Personal information
- Born: Charné Eileen Swart 2 January 2002 (age 24)

Sport
- Sport: Athletics
- Event: Middle-distance running

Achievements and titles
- Personal best(s): 800m: 1:58.98 (Potchefstroom, 2025) 1500m: 4:11.80 (Pretoria, 2025)

Medal record
Women's athletics
Representing South Africa
Summer Universiade
| Bronze medal – third place | 2021 Chengdu | 800 m |

= Charné du Plessis =

South African middle-distance runner

Charné Eileen Du Plessis (née Swart; born 2 January 2002) is a South African middle-distance runner.

==Career==
She was a bronze medalist at the delayed 2021 Summer World University Games in the 800 metres, held in Chengdu in August 2023. However, her performance also included by a gesture of compassion after she crossed the line when, with Swiss athlete Veronica Vancardo, she raced back to help the final finisher, Soudi-Thasmy Moussa of Comoros, who had collapsed on the track and helped her to her feet, both earning a special Fair Play award for their actions.

In April 2024, she won the 800 metres at the South African Championships in Pietermaritzburg, in a time of 2:01:81. She qualified for the final and placed sixth overall in the 800 metres at the 2024 African Championships in Douala, Cameroon, running 2:03.49 to win her heat and 2:02.43 in the final.

In March 2025, she ran 800 meters in 1:59.86 in Pretoria to become only the sixth South African female athlete to go underneath the two-minute mark for the distance.
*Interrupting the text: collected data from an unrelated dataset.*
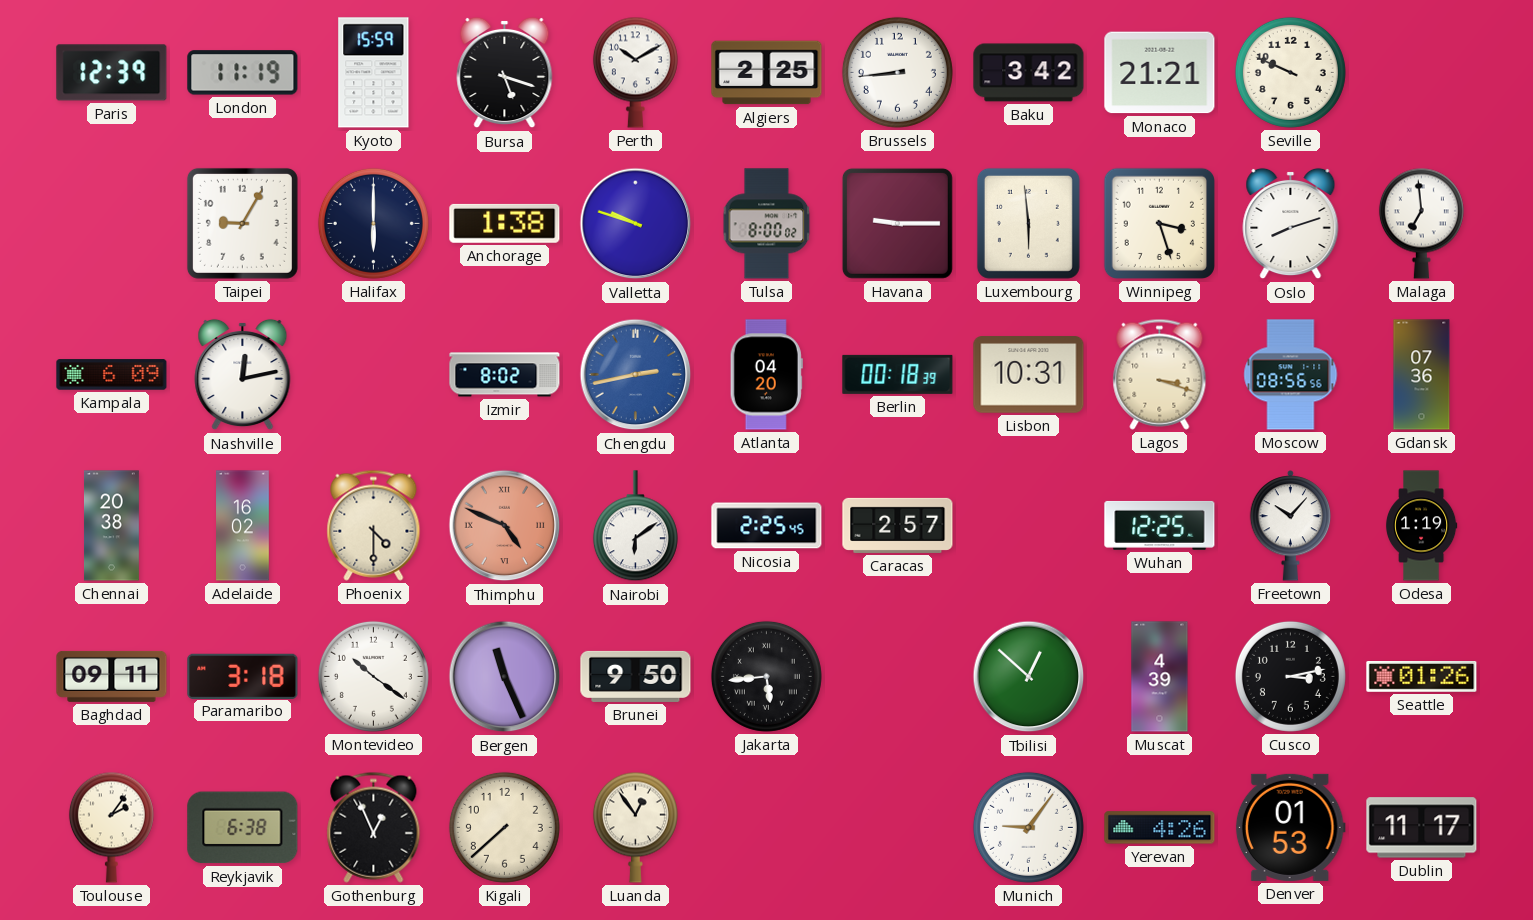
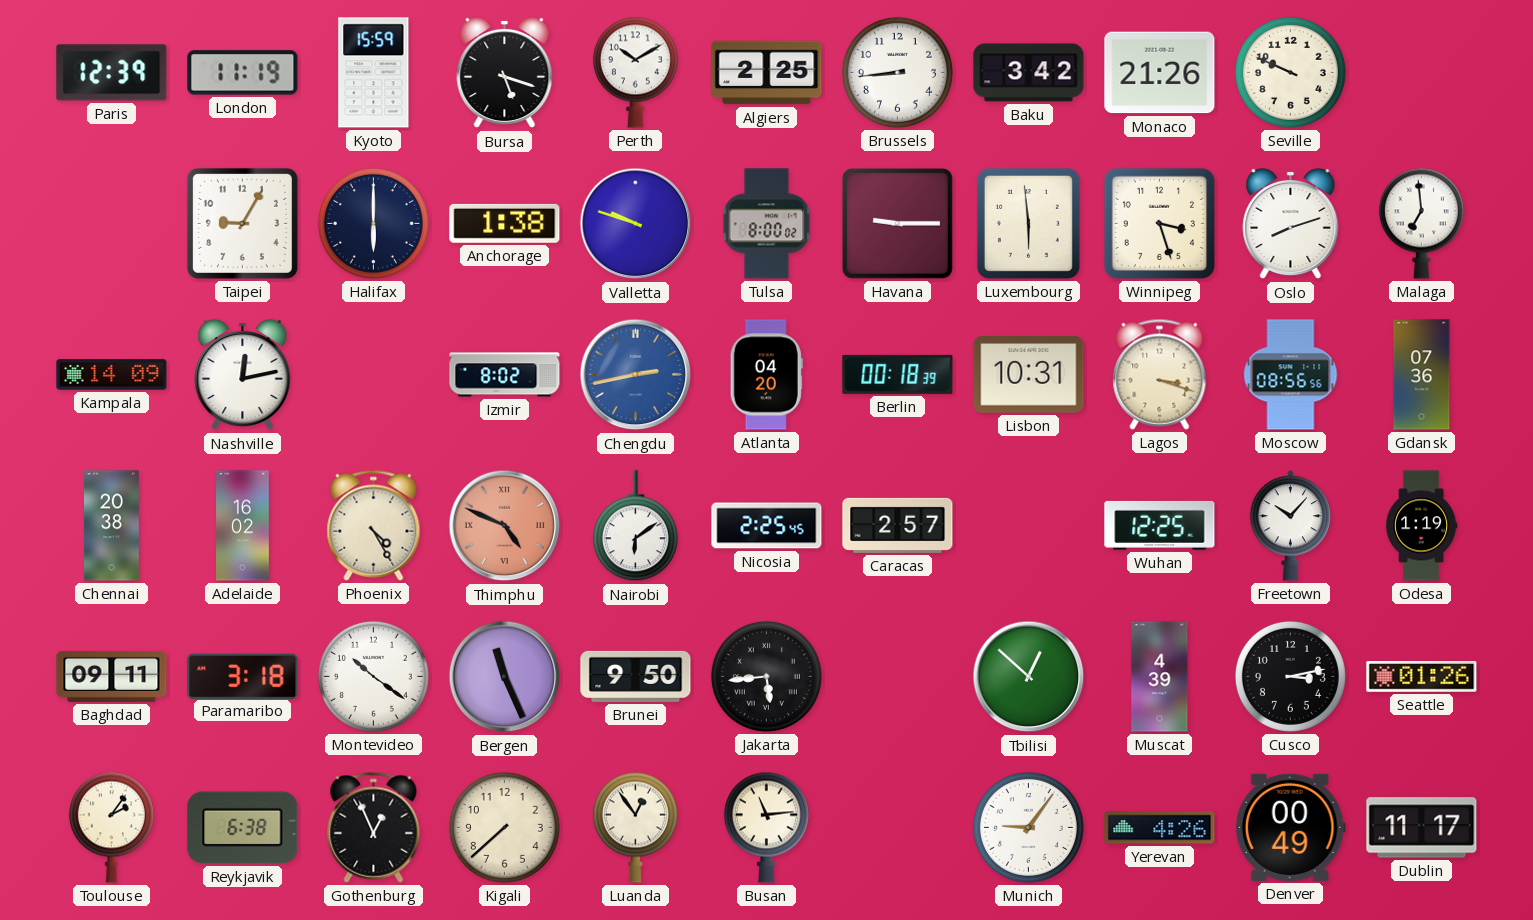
Monaco: 21:21 -> 21:26
Kampala: 6:09 -> 14:09
Phoenix: 4:30 -> 4:25
Busan: none -> 11:14
Denver: 01:53 -> 00:49
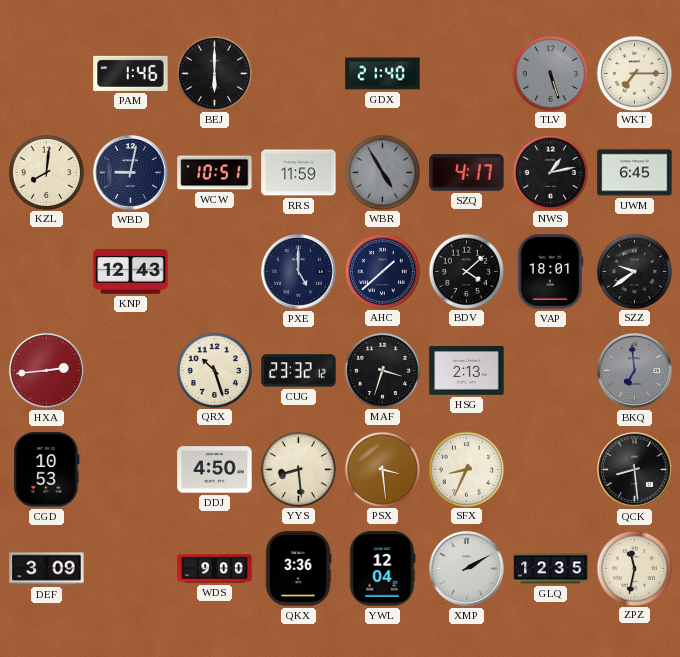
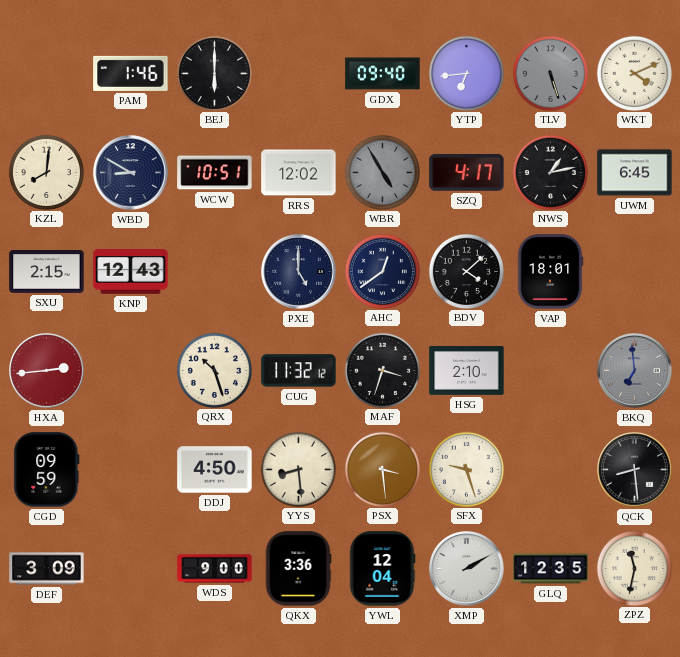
GDX: 21:40 -> 09:40
YTP: none -> 6:44
WKT: 7:15 -> 4:11
WBD: 9:02 -> 8:50
RRS: 11:59 -> 12:02
SXU: none -> 2:15
AHC: 1:38 -> 12:39
SZZ: 9:39 -> none
CUG: 23:32 -> 11:32
HSG: 2:13 -> 2:10
CGD: 10:53 -> 09:59
SFX: 8:34 -> 9:27
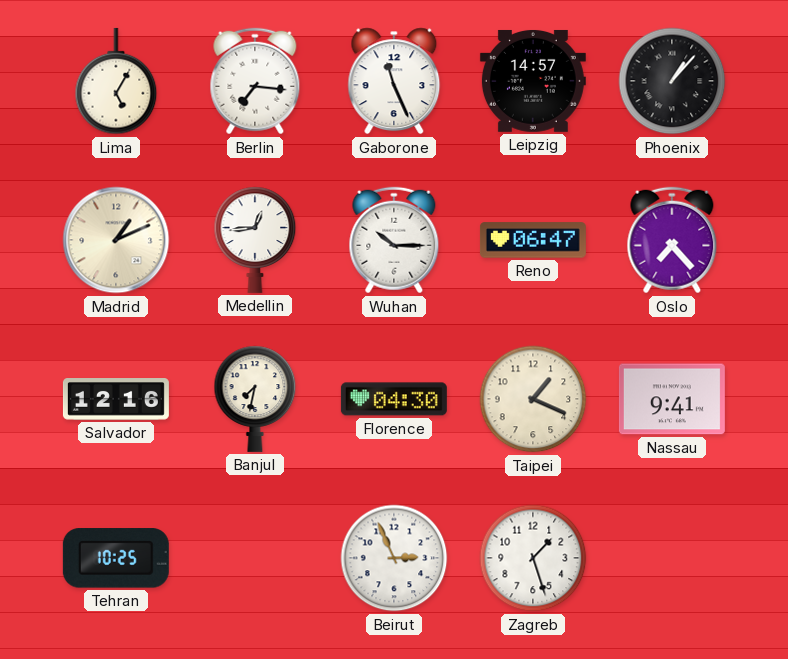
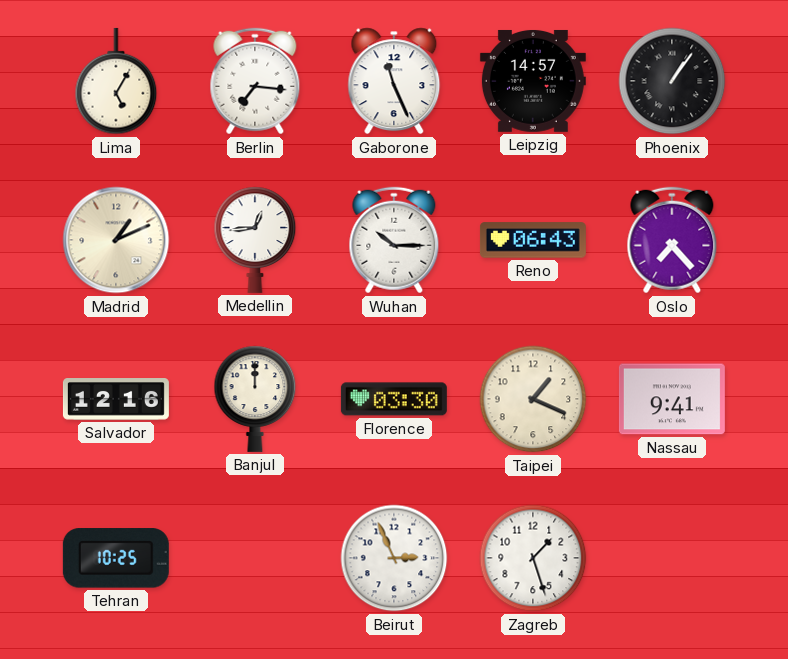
Phoenix: 1:07 -> 1:06
Reno: 06:47 -> 06:43
Banjul: 7:32 -> 12:00
Florence: 04:30 -> 03:30
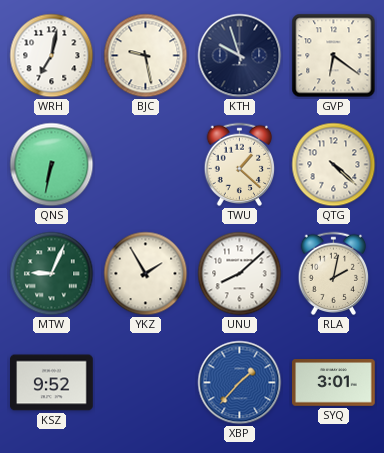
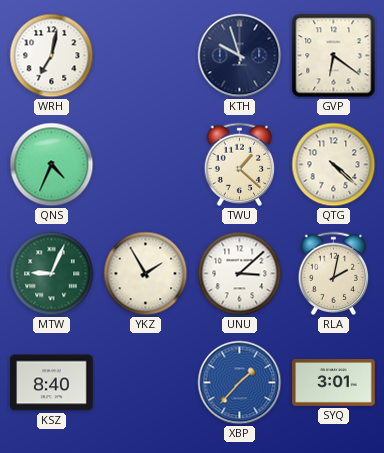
BJC: 9:28 -> none
QNS: 6:32 -> 4:34
UNU: 8:08 -> 3:08
KSZ: 9:52 -> 8:40
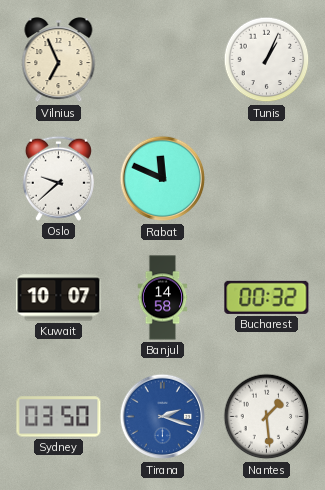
The following month, she finished runner-up to Prudence Sekgodiso in the 800 metres at the South African Championships in Potchefstroom, in a personal best time of 1:58.98. The pair later returned to finish first and second in the 1500 metres, with Swart-Du Plessis having another second place in a time of 4:12.30. Her time for the 800 metres went below the automatic standard for the 2025 World Championships.

She competed at the 2025 Summer World University Games in Bochum, Germany, placing sixth overall in the final of the 800 metres. She ran in the women's 800 metres at the 2025 World Athletics Championships in Tokyo, Japan.

==Personal life==
She is a medical student at the University of Pretoria. She married fellow runner Chris du Plessis in March 2025.